In a groundbreaking development poised to revolutionize fault-tolerant control systems, researchers have introduced a novel approach that promises to enhance the safety and efficiency of critical infrastructure, particularly in the energy sector. The study, led by Pengxin Yang from the School of Intelligence Science and Technology at the University of Science and Technology Beijing, addresses a longstanding challenge in control systems: balancing optimal performance with explicit time adjustability.
The research, published in the Journal of Engineering Science, focuses on affine nonlinear systems, which are prevalent in modern intelligent systems such as power grids, high-speed railways, and deep-space and deep-sea exploration. Traditional methods like fuzzy control, adaptive control, and sliding mode control ensure system stability but often fall short in achieving optimal control performance. Moreover, these methods typically rely on the initial state or controller parameters to determine convergence time, limiting their flexibility and adaptability.
Yang and his team have developed a prescribed-time fault-tolerant control strategy based on zero-sum differential games. This innovative approach transforms the fault-tolerant control problem into an adversarial optimization problem, leveraging an auxiliary function with time and space constraint characteristics. “By introducing an auxiliary function that constrains the system state within a prescribed time and desired accuracy, we can ensure that the system achieves both stability and optimal control performance,” explains Yang.
The researchers employed neural-network technology to mitigate the “curse of dimensionality,” a common challenge in solving complex optimization problems. This adaptive dynamic programming framework significantly reduces algorithm complexity and enhances the system’s ability to adapt to multiplicative faults. “Our method not only explicitly defines the convergence time but also synchronously optimizes control performance,” Yang adds.
The practical implications of this research are profound, particularly for the energy sector. Power grids, for instance, require robust control systems to maintain stability and efficiency, especially in the face of actuator faults. The ability to predesign the convergence time ensures that the system can quickly recover from faults, minimizing downtime and enhancing overall performance. This is crucial for preventing cascading failures that could lead to widespread blackouts and significant economic losses.
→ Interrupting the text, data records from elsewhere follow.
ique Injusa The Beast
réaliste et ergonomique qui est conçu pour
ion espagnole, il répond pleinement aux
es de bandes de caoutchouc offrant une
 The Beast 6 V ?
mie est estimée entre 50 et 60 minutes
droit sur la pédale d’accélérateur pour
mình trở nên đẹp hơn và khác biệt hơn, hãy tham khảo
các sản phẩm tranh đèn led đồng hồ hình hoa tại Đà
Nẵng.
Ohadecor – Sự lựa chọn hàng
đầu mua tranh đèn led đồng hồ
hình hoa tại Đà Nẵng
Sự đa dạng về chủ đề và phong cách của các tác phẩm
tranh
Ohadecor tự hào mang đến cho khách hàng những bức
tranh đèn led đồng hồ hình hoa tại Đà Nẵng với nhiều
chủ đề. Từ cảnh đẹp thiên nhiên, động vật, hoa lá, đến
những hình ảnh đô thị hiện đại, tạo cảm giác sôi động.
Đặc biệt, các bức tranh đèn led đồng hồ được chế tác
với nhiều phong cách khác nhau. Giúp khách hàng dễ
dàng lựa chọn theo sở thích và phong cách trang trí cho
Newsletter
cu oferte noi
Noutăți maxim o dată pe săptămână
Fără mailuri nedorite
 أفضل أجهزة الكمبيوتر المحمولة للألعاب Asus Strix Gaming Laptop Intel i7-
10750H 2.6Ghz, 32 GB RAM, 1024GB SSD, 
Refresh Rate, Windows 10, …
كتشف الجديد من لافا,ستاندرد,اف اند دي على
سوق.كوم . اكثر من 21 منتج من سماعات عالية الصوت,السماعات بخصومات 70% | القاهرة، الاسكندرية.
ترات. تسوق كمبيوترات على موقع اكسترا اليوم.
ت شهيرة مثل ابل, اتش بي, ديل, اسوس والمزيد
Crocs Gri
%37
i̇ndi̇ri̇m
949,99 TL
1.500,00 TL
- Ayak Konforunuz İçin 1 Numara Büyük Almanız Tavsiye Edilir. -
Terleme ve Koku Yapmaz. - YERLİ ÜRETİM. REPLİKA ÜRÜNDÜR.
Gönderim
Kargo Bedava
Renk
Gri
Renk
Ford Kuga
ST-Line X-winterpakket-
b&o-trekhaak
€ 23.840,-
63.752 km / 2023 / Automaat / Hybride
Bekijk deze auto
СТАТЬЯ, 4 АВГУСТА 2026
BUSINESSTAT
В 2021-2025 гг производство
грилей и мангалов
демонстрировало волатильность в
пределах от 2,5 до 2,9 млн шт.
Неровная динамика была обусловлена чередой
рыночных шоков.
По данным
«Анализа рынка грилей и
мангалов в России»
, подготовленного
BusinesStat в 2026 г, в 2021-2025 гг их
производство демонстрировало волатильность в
In a simulation involving a two-link robotic manipulator, the researchers demonstrated that their method could effectively handle actuator faults and bias faults, ensuring that the system converged within the desired accuracy and prescribed time. The results showed stable tracking performance across different initial states, controller parameters, and prescribed times, highlighting the method’s robustness and adaptability.
The contributions of this study are threefold. First, it employs a zero-sum differential game framework to design an optimal fault-tolerant control strategy, ensuring both stability and optimal control performance in finite time. Second, it accounts for the coexistence of actuator partial faults and bias faults, addressing a gap in existing algorithms. Third, it enables users to predesign the convergence time, making the system’s performance independent of initial states or controller parameters.
As the energy sector continues to evolve, the demand for advanced control systems that can handle complex and dynamic environments will only grow. This research paves the way for more resilient and efficient control systems, ultimately enhancing the reliability and safety of critical infrastructure. “Our work represents a significant step forward in the field of fault-tolerant control,” Yang concludes. “It opens up new possibilities for improving the performance and robustness of intelligent systems across various industries.”
The study, published in the Journal of Engineering Science, underscores the importance of interdisciplinary research in addressing real-world challenges. By integrating principles from differential games, neural networks, and control theory, Yang and his team have developed a solution that could have far-reaching implications for the energy sector and beyond. As the world becomes increasingly interconnected and reliant on complex systems, the need for advanced fault-tolerant control strategies will be paramount, shaping the future of technology and infrastructure.